Logic may be encoded in a computer readable medium, which may refer to any medium that participates in providing instructions to the processor 1414 for execution. Such a medium may take many forms, including but not limited to, non-volatile media, volatile media, and transmission media. In various implementations, non-volatile media includes optical or magnetic disks, volatile media includes dynamic memory, such as the system memory component 1410, and transmission media includes coaxial cables, copper wire, and fiber optics, including wires that comprise the bus 1412. In one embodiment, the logic is encoded in non-transitory computer readable medium. In one example, transmission media may take the form of acoustic or light waves, such as those generated during radio wave, optical, and infrared data communications.
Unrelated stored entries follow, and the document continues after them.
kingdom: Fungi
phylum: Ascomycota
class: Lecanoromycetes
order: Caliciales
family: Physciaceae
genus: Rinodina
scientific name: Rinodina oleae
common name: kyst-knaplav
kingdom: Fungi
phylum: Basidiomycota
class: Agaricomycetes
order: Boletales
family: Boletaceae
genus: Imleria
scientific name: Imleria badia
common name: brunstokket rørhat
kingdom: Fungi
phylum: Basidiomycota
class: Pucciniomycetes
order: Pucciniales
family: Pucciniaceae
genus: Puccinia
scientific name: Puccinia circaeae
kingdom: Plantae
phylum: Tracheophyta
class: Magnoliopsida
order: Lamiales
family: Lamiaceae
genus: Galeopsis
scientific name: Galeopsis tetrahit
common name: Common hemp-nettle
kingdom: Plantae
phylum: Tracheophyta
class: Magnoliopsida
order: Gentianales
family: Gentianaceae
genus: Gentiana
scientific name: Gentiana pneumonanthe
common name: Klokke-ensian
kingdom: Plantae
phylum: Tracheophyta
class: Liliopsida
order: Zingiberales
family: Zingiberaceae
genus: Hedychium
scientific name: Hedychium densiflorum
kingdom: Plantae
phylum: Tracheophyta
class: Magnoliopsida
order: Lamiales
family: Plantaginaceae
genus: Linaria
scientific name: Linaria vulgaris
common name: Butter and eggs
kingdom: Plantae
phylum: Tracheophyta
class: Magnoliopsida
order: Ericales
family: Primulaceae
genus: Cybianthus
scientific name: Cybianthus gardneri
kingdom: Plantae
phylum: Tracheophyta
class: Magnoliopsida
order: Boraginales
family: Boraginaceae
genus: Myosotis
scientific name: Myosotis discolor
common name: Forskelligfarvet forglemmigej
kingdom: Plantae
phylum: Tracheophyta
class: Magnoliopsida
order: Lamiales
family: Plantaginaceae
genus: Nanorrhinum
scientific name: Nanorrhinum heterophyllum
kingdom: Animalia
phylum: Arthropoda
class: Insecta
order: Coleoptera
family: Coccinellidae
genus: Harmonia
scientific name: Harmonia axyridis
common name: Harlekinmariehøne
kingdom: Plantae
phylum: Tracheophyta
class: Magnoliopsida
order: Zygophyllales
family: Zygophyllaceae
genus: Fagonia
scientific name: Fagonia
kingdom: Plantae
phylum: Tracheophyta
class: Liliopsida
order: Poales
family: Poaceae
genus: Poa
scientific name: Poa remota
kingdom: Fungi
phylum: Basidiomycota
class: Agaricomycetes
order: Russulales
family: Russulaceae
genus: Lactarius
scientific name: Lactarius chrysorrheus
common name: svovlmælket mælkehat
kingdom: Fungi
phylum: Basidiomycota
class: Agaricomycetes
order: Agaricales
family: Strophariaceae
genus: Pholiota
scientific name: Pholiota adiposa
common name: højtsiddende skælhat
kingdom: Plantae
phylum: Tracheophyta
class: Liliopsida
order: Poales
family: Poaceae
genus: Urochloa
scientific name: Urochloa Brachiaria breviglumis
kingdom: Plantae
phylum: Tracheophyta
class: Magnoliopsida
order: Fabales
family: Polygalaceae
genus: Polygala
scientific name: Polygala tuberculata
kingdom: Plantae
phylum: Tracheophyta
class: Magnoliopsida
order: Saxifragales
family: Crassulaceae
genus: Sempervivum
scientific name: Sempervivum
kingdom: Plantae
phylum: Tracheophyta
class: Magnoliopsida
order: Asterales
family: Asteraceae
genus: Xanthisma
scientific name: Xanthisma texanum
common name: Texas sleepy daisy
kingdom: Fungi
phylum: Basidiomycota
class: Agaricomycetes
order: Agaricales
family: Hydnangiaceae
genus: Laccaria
Some common forms of computer readable media include, for example, floppy disk, flexible disk, hard disk, magnetic tape, any other magnetic medium, CD-ROM, any other optical medium, punch cards, paper tape, any other physical medium with patterns of holes, RAM, PROM, EPROM, FLASH-EPROM, any other memory chip or cartridge, or any other medium from which a computer is adapted to read.
In various embodiments of the present disclosure, execution of instruction sequences to practice the present disclosure may be performed by the computer system 1400. In various other embodiments of the present disclosure, a plurality of computer systems 1400 coupled by the communication link 1424 to the network (e.g., such as a LAN, WLAN, PTSN, and/or various other wired or wireless networks, including telecommunications, mobile, and cellular phone networks) may perform instruction sequences to practice the present disclosure in coordination with one another.
Where applicable, various embodiments provided by the present disclosure may be implemented using hardware, software, or combinations of hardware and software. Also, where applicable, the various hardware components and/or software components set forth herein may be combined into composite components comprising software, hardware, and/or both without departing from the spirit of the present disclosure. Where applicable, the various hardware components and/or software components set forth herein may be separated into sub-components comprising software, hardware, or both without departing from the scope of the present disclosure. In addition, where applicable, it is contemplated that software components may be implemented as hardware components and vice-versa.
Software in accordance with the present disclosure, such as program code and/or data, may be stored on one or more computer readable mediums. It is also contemplated that software identified herein may be implemented using one or more general purpose or specific purpose computers and/or computer systems, networked and/or otherwise. Where applicable, the ordering of various steps described herein may be changed, combined into composite steps, and/or separated into sub-steps to provide features described herein.
The various features and steps described herein may be implemented as systems comprising one or more memories storing various information described herein and one or more processors coupled to the one or more memories and a network, wherein the one or more processors are operable to perform steps as described herein, as non-transitory machine-readable medium comprising a plurality of machine-readable instructions which, when executed by one or more processors, are adapted to cause the one or more processors to perform a method comprising steps described herein, and methods performed by one or more devices, such as a hardware processor, user device, server, and other devices described herein.